If you try to solve everything, you will likely end up with a solution that does not truly solve anything.

Just as important is recognizing what you are not trying to solve for with the project. This means that you can avoid worrying about improving in an area or even being ok with lose ground in that area in exchange for solving the problem in focus.

Measurement

You should also not start a project without knowing how to measure its success. Let's go back to the pricing example. Some of these things are straightforward. For example, you could look at ASPs before and after the new pricing and try to eliminate other variables.

Some may be a bit more challenging. How do you measure pricing simplicity? Of course you could ask your sellers: "I the pricing easier to explain?". This will be anecdotal and noisy most likely. What else can you do? Well, you could report on how long deals are in the "Negotiation" stage in Salesforce. Presumably simpler pricing will get through negotiation and procurement faster.

If you are currently missing the ability to measure your success criteria, that should be the first problem you solve. This will at least give you a baseline to see whether or not the project is successful.

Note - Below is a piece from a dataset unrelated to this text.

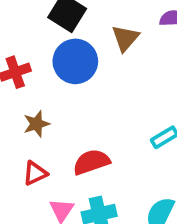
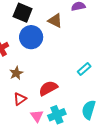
brown triangle: (125, 38) -> (55, 21), turned -35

Choosing the right measurement is as important as defining what it is you are trying to solve. It is also worth tracking the related metrics that, while you are not trying to solve for them, could be affected by the change. An extreme example would be just to say you are going to license your product for $100/yr for unlimited usage. It's dead simple, you probably transact really quickly but you would see your ASPs flatline and no customer growth upside.

How this Helps

If you get agreement before you start solutioning all forks in the road can be tested against the original success criteria. Now there may still be debates about which solution may be most impactful, but now you are doing the productive work over finding the best solution, not arguing past each other.

With the measurement in place you can also go beyond anecdote to real data about the impact that the project had.

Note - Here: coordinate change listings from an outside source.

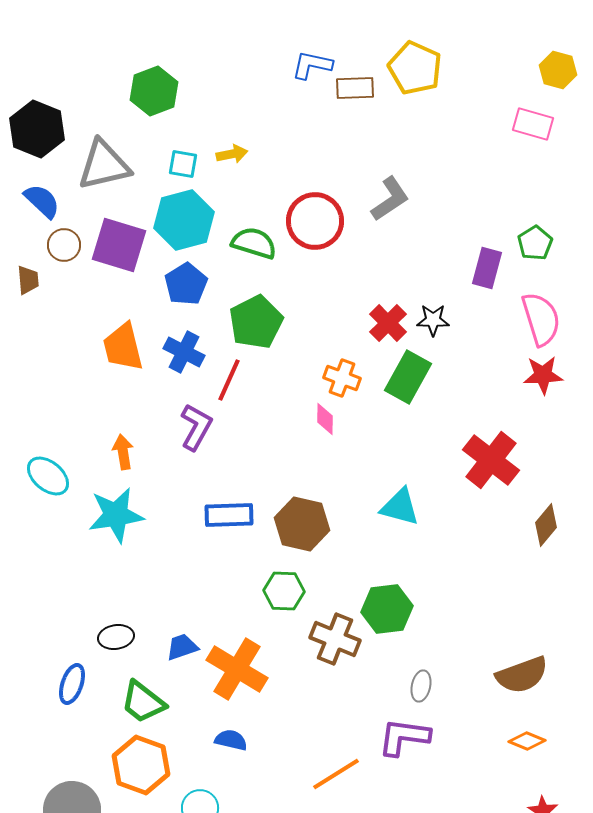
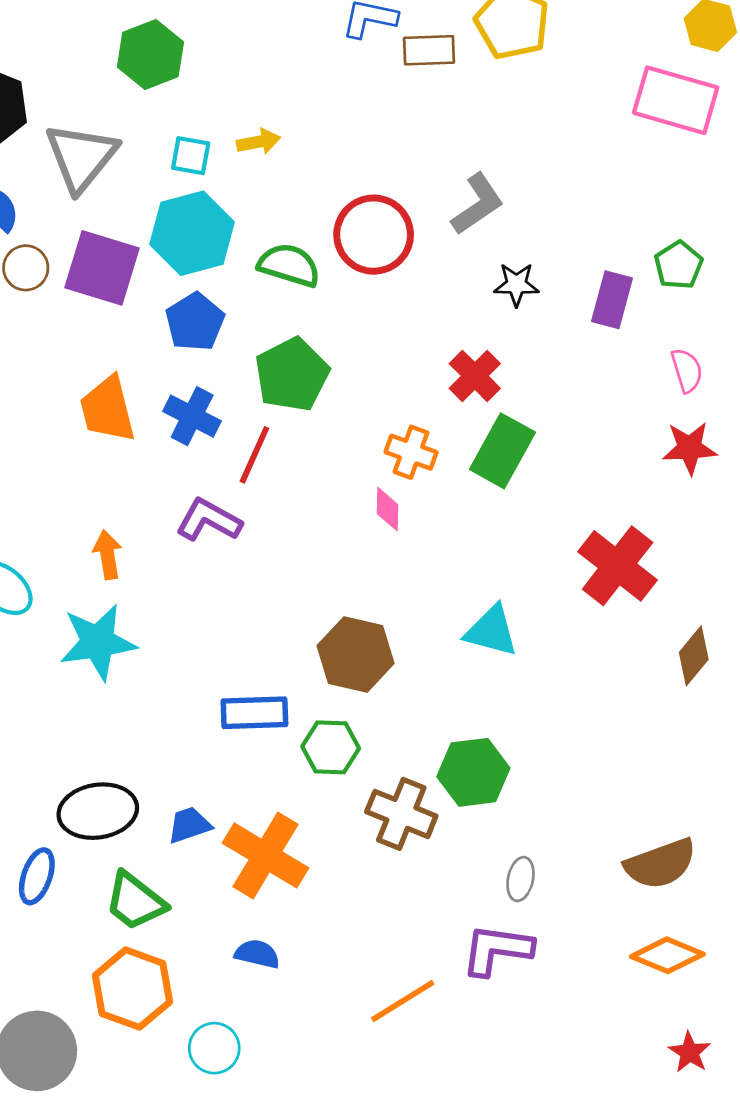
pink rectangle: (533, 124) -> (676, 100), size x1.5
gray triangle: (104, 165) -> (81, 157), turned -38
pink semicircle: (541, 319) -> (687, 370), size x0.6
black star: (433, 320) -> (516, 284), moved
purple L-shape: (196, 427) -> (209, 520), turned -90
blue rectangle: (229, 515) -> (254, 713), moved
black ellipse: (116, 637) -> (98, 811), size x1.6
orange diamond: (527, 741) -> (667, 955), size x1.4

If you ask 5 people that are all working on a project what you are solving for and you get more than one answer then you have a problem.

My Recommendations

1) Make the first meeting (or few meetings if necessary) just about what you are trying to solve

This may feel unnecessary at first, but you may be surprised as you solicit the opinions of the team how many opinions people have in their head. This time will pay itself back later. Also make sure that those successes are not mutually exclusive.

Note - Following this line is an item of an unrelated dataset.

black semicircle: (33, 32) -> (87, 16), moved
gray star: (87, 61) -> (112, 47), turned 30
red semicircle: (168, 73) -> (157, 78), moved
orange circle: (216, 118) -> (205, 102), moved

2) Pull the baseline metrics for the measurement that you are going to use

You may find in doing so that you are missing some visibility into what you are tracking. Or you may find that the problem you thought you need to solve is actually not a problem at all! It is important that you find this out now because if you do it afterwards your data will already be affected by the project itself and you won't know whether you truly improved or not.

3) Get everybody to sign off

We have gone as far as to put checkboxes or signatures from everybody involved.

4) Use the success criteria as a tie breaker for debates

This allows you to say: "This is a valuable suggestion, and one we may take up in the future, but it does no align with what we are trying to solve right now". If you are in person, print the success criteria and put it on the wall during meetings. Or put it up on the top of any documentation so it gets drilled into everyone's head.

5) Actually measure after the project is completed

You should definitely celebrate completion but remember you did not do the project to feel good about yourselves, but to solve the original problem. Don't move the goal posts after the fact. Acknowledge that something did not work and iterate if necessary.



Hopefully this helps you avoid what I see as a pretty common mistake when kicking off a project.

I would love to hear if others have suggestions for how to set projects up for success.